Prayers
- Bob Veitch (Hon. Retired) had knee surgery and is recovering at home.
- Paul Musser (Hon. Retired) had a pacemaker put in and is expected to return home tomorrow.
Children’s Sermons
They are the bane of some pastors’ existence and others love them. Either way children’s sermons present a challenge. How do you do something that is useful and on the kids’ level and not too cute and all the other pitfalls. Christmas is particularly perplexing. What do you do with Santa Claus…make him St. Nicholas? The holiday was co-opted by Christians from pagan rites and that is appropriate. But when the incarnation takes us into the vernacular we are always in danger of the domestication of the Gospel.
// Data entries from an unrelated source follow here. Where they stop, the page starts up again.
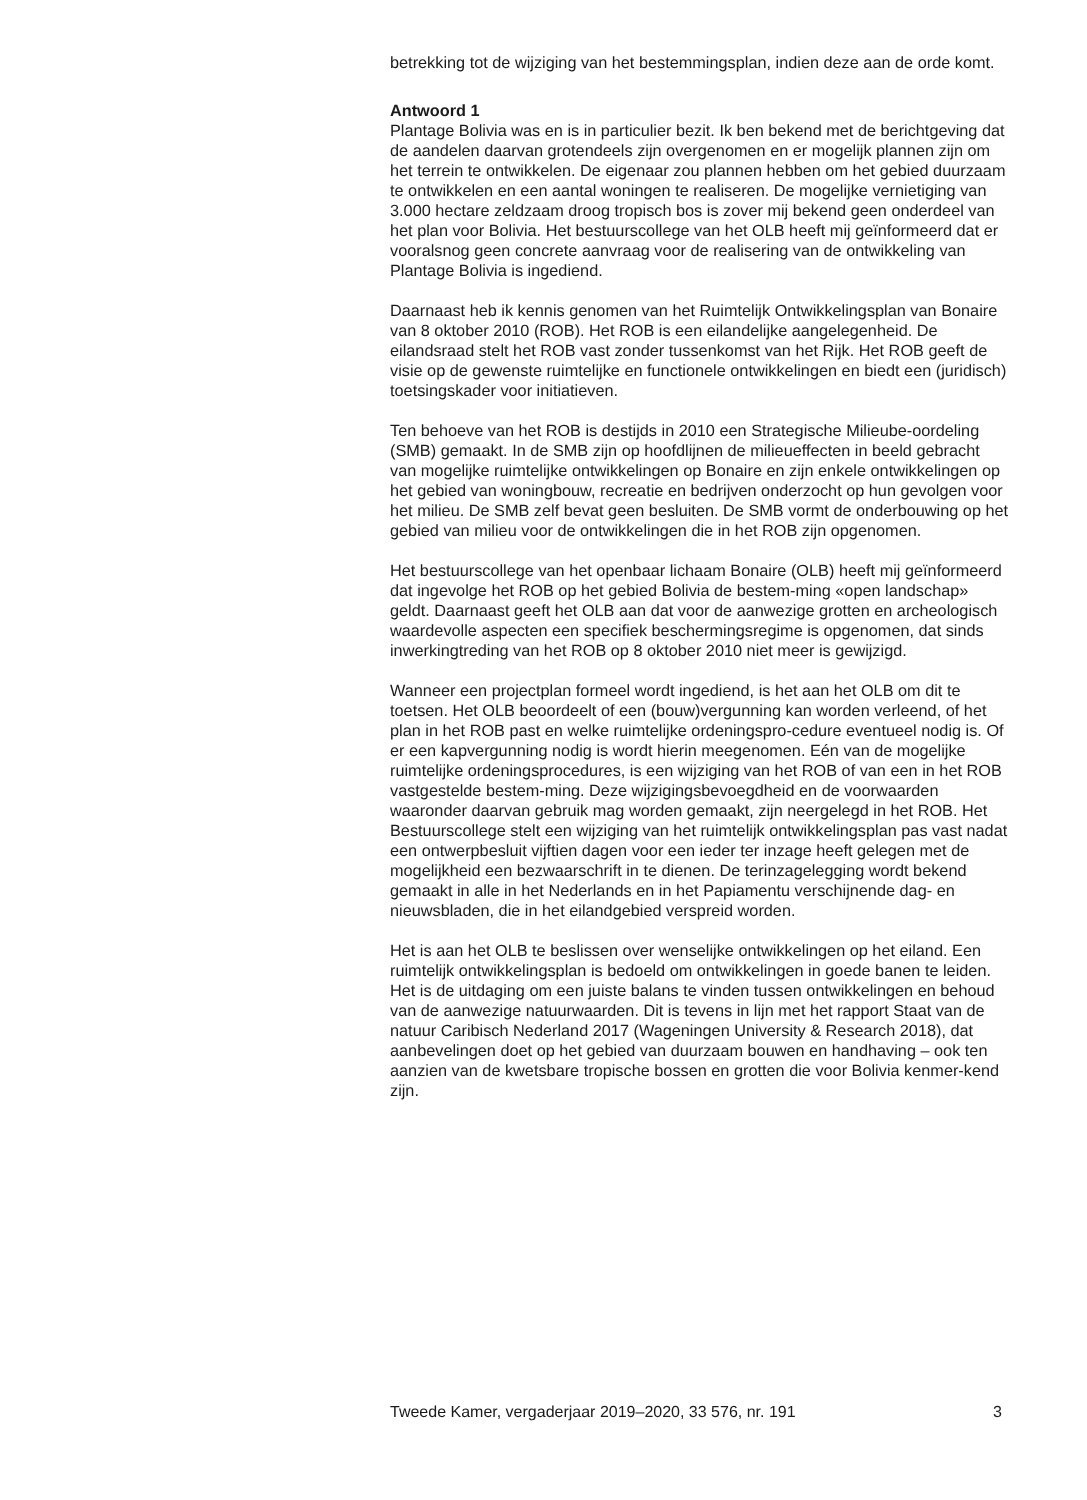betrekking tot de wijziging van het bestemmingsplan, indien deze aan de orde komt.
Antwoord 1
Plantage Bolivia was en is in particulier bezit. Ik ben bekend met de berichtgeving dat de aandelen daarvan grotendeels zijn overgenomen en er mogelijk plannen zijn om het terrein te ontwikkelen. De eigenaar zou plannen hebben om het gebied duurzaam te ontwikkelen en een aantal woningen te realiseren. De mogelijke vernietiging van 3.000 hectare zeldzaam droog tropisch bos is zover mij bekend geen onderdeel van het plan voor Bolivia. Het bestuurscollege van het OLB heeft mij geïnformeerd dat er vooralsnog geen concrete aanvraag voor de realisering van de ontwikkeling van Plantage Bolivia is ingediend.
Daarnaast heb ik kennis genomen van het Ruimtelijk Ontwikkelingsplan van Bonaire van 8 oktober 2010 (ROB). Het ROB is een eilandelijke aangelegenheid. De eilandsraad stelt het ROB vast zonder tussenkomst van het Rijk. Het ROB geeft de visie op de gewenste ruimtelijke en functionele ontwikkelingen en biedt een (juridisch) toetsingskader voor initiatieven.
Ten behoeve van het ROB is destijds in 2010 een Strategische Milieube-oordeling (SMB) gemaakt. In de SMB zijn op hoofdlijnen de milieueffecten in beeld gebracht van mogelijke ruimtelijke ontwikkelingen op Bonaire en zijn enkele ontwikkelingen op het gebied van woningbouw, recreatie en bedrijven onderzocht op hun gevolgen voor het milieu. De SMB zelf bevat geen besluiten. De SMB vormt de onderbouwing op het gebied van milieu voor de ontwikkelingen die in het ROB zijn opgenomen.
Het bestuurscollege van het openbaar lichaam Bonaire (OLB) heeft mij geïnformeerd dat ingevolge het ROB op het gebied Bolivia de bestem-ming «open landschap» geldt. Daarnaast geeft het OLB aan dat voor de aanwezige grotten en archeologisch waardevolle aspecten een specifiek beschermingsregime is opgenomen, dat sinds inwerkingtreding van het ROB op 8 oktober 2010 niet meer is gewijzigd.
Wanneer een projectplan formeel wordt ingediend, is het aan het OLB om dit te toetsen. Het OLB beoordeelt of een (bouw)vergunning kan worden verleend, of het plan in het ROB past en welke ruimtelijke ordeningspro-cedure eventueel nodig is. Of er een kapvergunning nodig is wordt hierin meegenomen. Eén van de mogelijke ruimtelijke ordeningsprocedures, is een wijziging van het ROB of van een in het ROB vastgestelde bestem-ming. Deze wijzigingsbevoegdheid en de voorwaarden waaronder daarvan gebruik mag worden gemaakt, zijn neergelegd in het ROB. Het Bestuurscollege stelt een wijziging van het ruimtelijk ontwikkelingsplan pas vast nadat een ontwerpbesluit vijftien dagen voor een ieder ter inzage heeft gelegen met de mogelijkheid een bezwaarschrift in te dienen. De terinzagelegging wordt bekend gemaakt in alle in het Nederlands en in het Papiamentu verschijnende dag- en nieuwsbladen, die in het eilandgebied verspreid worden.
Het is aan het OLB te beslissen over wenselijke ontwikkelingen op het eiland. Een ruimtelijk ontwikkelingsplan is bedoeld om ontwikkelingen in goede banen te leiden. Het is de uitdaging om een juiste balans te vinden tussen ontwikkelingen en behoud van de aanwezige natuurwaarden. Dit is tevens in lijn met het rapport Staat van de natuur Caribisch Nederland 2017 (Wageningen University & Research 2018), dat aanbevelingen doet op het gebied van duurzaam bouwen en handhaving – ook ten aanzien van de kwetsbare tropische bossen en grotten die voor Bolivia kenmer-kend zijn.
Tweede Kamer, vergaderjaar 2019–2020, 33 576, nr. 191 3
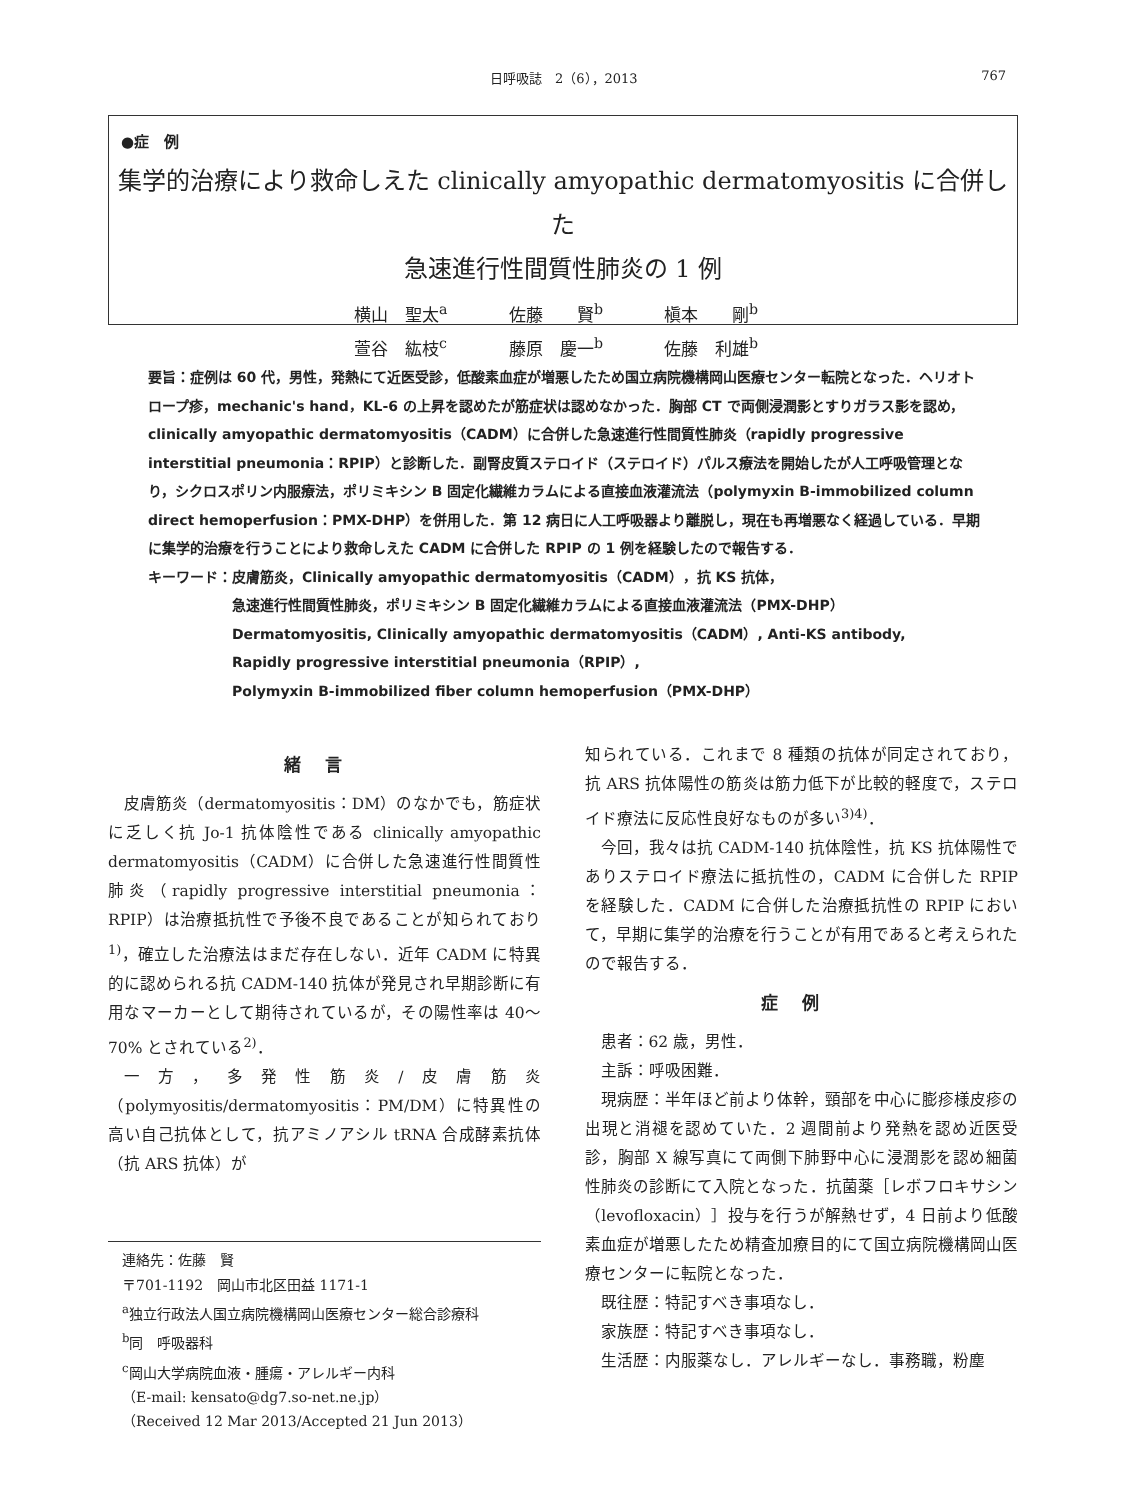日呼吸誌　2（6），2013 767
●症　例
集学的治療により救命しえた clinically amyopathic dermatomyositis に合併した
急速進行性間質性肺炎の 1 例
横山　聖太<sup>a</sup> 佐藤　　賢<sup>b</sup> 槇本　　剛<sup>b</sup>
萱谷　紘枝<sup>c</sup> 藤原　慶一<sup>b</sup> 佐藤　利雄<sup>b</sup>
要旨：症例は 60 代，男性，発熱にて近医受診，低酸素血症が増悪したため国立病院機構岡山医療センター転院となった．ヘリオトロープ疹，mechanic's hand，KL-6 の上昇を認めたが筋症状は認めなかった．胸部 CT で両側浸潤影とすりガラス影を認め，clinically amyopathic dermatomyositis（CADM）に合併した急速進行性間質性肺炎（rapidly progressive interstitial pneumonia：RPIP）と診断した．副腎皮質ステロイド（ステロイド）パルス療法を開始したが人工呼吸管理となり，シクロスポリン内服療法，ポリミキシン B 固定化繊維カラムによる直接血液灌流法（polymyxin B-immobilized column direct hemoperfusion：PMX-DHP）を併用した．第 12 病日に人工呼吸器より離脱し，現在も再増悪なく経過している．早期に集学的治療を行うことにより救命しえた CADM に合併した RPIP の 1 例を経験したので報告する．
キーワード： 皮膚筋炎，Clinically amyopathic dermatomyositis（CADM），抗 KS 抗体，
急速進行性間質性肺炎，ポリミキシン B 固定化繊維カラムによる直接血液灌流法（PMX-DHP）
Dermatomyositis, Clinically amyopathic dermatomyositis（CADM）, Anti-KS antibody,
Rapidly progressive interstitial pneumonia（RPIP）,
Polymyxin B-immobilized fiber column hemoperfusion（PMX-DHP）
緒言
皮膚筋炎（dermatomyositis：DM）のなかでも，筋症状に乏しく抗 Jo-1 抗体陰性である clinically amyopathic dermatomyositis（CADM）に合併した急速進行性間質性肺炎（rapidly progressive interstitial pneumonia：RPIP）は治療抵抗性で予後不良であることが知られており<sup>1)</sup>，確立した治療法はまだ存在しない．近年 CADM に特異的に認められる抗 CADM-140 抗体が発見され早期診断に有用なマーカーとして期待されているが，その陽性率は 40〜70% とされている<sup>2)</sup>．
一方，多発性筋炎/皮膚筋炎（polymyositis/dermatomyositis：PM/DM）に特異性の高い自己抗体として，抗アミノアシル tRNA 合成酵素抗体（抗 ARS 抗体）が
連絡先：佐藤　賢
〒701-1192　岡山市北区田益 1171-1
<sup>a</sup> 独立行政法人国立病院機構岡山医療センター総合診療科
<sup>b</sup> 同　呼吸器科
<sup>c</sup> 岡山大学病院血液・腫瘍・アレルギー内科
（E-mail: kensato@dg7.so-net.ne.jp）
（Received 12 Mar 2013/Accepted 21 Jun 2013）
知られている．これまで 8 種類の抗体が同定されており，抗 ARS 抗体陽性の筋炎は筋力低下が比較的軽度で，ステロイド療法に反応性良好なものが多い<sup>3)4)</sup>．
今回，我々は抗 CADM-140 抗体陰性，抗 KS 抗体陽性でありステロイド療法に抵抗性の，CADM に合併した RPIP を経験した．CADM に合併した治療抵抗性の RPIP において，早期に集学的治療を行うことが有用であると考えられたので報告する．
症例
患者：62 歳，男性．
主訴：呼吸困難．
現病歴：半年ほど前より体幹，頸部を中心に膨疹様皮疹の出現と消褪を認めていた．2 週間前より発熱を認め近医受診，胸部 X 線写真にて両側下肺野中心に浸潤影を認め細菌性肺炎の診断にて入院となった．抗菌薬［レボフロキサシン（levofloxacin）］投与を行うが解熱せず，4 日前より低酸素血症が増悪したため精査加療目的にて国立病院機構岡山医療センターに転院となった．
既往歴：特記すべき事項なし．
家族歴：特記すべき事項なし．
生活歴：内服薬なし．アレルギーなし．事務職，粉塵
I noticed something recently that is not new but may spark renewed creativity this year. An author was reflecting on how the ancient symbols of the faith have often lost any sense of their historical context and even sometimes communicate quit the opposite of what is intended. Words in the Lord’s Prayer and Apostle’s Creed can also mislead. Maybe that could be the children’s sermon opportunity for 2013…teaching the meaning of the symbols (including familiar words and phrases) of the faith. Our sanctuaries often have those symbols built-in. IHS and χρ and all those other Latin and Greek letters we learned. Teaching their meaning during the children’s sermon would give the kids something to look at when they got bored with the adult sermon!
As noted earlier, this is nothing new. Maybe some of you have done this and even know of print and web resources that would help. I’d be happy to share those with everyone. It would be a way to teach the faith to a generation (including adults…who often get the most out of children’s sermons) which is highly ignorant of some of the basics.